An exhibition in the bedroom

As we raise a child, we often want to find in him the talent that may not exist. But we often make the big mistake of seeking to achieve through him the kind of success that we did not achieve ourselves, to give him at all costs the opportunity that we did not have when we were their age, and our eyes become “darkened” to any reality. In the name of appreciation that is not justified by our child's missing talent or ability, we not only step on the space that should be taken by a child more talented than ours. By seeking victory for our child at all costs, we not only create pressure and hinder the fair work of our child's teacher, mentor or evaluator.
We are, unwittingly, hindering two of the fundamentals of our child's psychosocial development: self-esteem and their ability to build social relationships.
Raising a child is not an attempt to correct our lives through him. It is a more difficult process; we must accept that he does not belong entirely to us. As Kahlil Gibran wrote, “children are the sons and daughters of life’s desire for itself,” not the continuation of our unfulfilled dreams.
We demand the most from our child, even when he or she cannot give it.
In the family, where the first trust must be built, a silent form of bullying often arises unnoticed: comparisons, high expectations, disappointment expressed in small but repeated words. These are the moments when the child does not feel enough as he is, but only as he should be. And this is where the first crack in self-esteem begins.
Psychosocial studies confirm this everyday reality: psychological control and parental pressure are directly linked to lower self-esteem in children, while support and acceptance help them build a lasting sense of self-worth. In other words, the way we see them and talk to them becomes the way they will see themselves.
And often, when we fail to "implement plan A," we move on to "plan B." In an attack to gain victory by any means, with pressure, with corruption, with the creation of situations that perhaps at the moment they are created we fail to understand, but in fact...
By giving them undeserved space at all costs, we are taking away from the child the need to improve, the imagination for dreams that don't always come true, so they have to work harder. On the other hand, can we think for a moment about how our child will be in the eyes of other peers, perhaps more talented, perhaps more capable?

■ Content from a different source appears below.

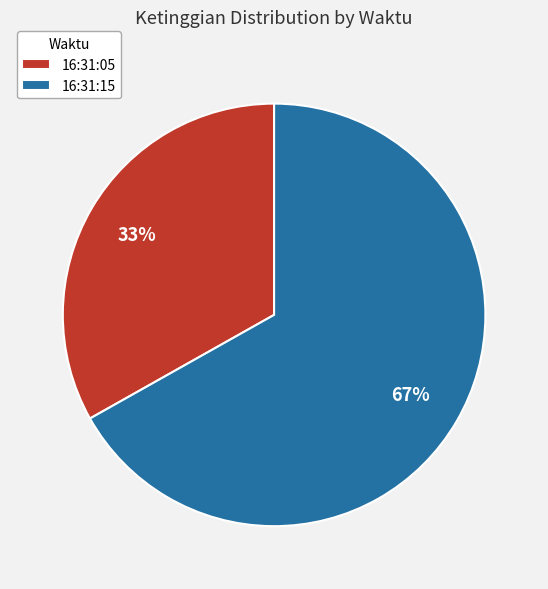

True or false: 16:31:15 accounts for 67% of the total.

True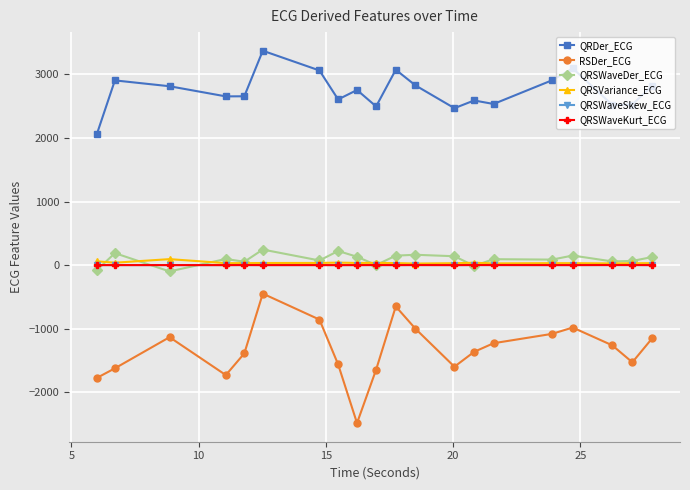

True or false: QRSWaveDer_ECG has more than 0 points higher than both neighbors.

True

We are "buying" the child the opportunity, the victory, the trophy... but do we really think we can buy him self-esteem and true friendship?
On the bedroom wall, a small child occasionally pastes his drawings. He has also shown them to his friends, so they often give him their drawings to paste there, on the same wall. An exhibition of talent, opportunity, friendship, which has parents, cousins, friends as visitors, who support him, and he continues to try to draw something even more beautiful. One drawing is removed, a more beautiful one is put back on. And so on, day after day.
And this child, as he grows up feeling that he is enough, does not need to become someone else to deserve love. Acceptance, like bullying, is born in the family. And regardless of our good intentions, bullying or acceptance will accompany him for a long time.
It's often simpler than it seems: let's accept our children as they are; this is how self-confidence is born, which will accompany them throughout their lives.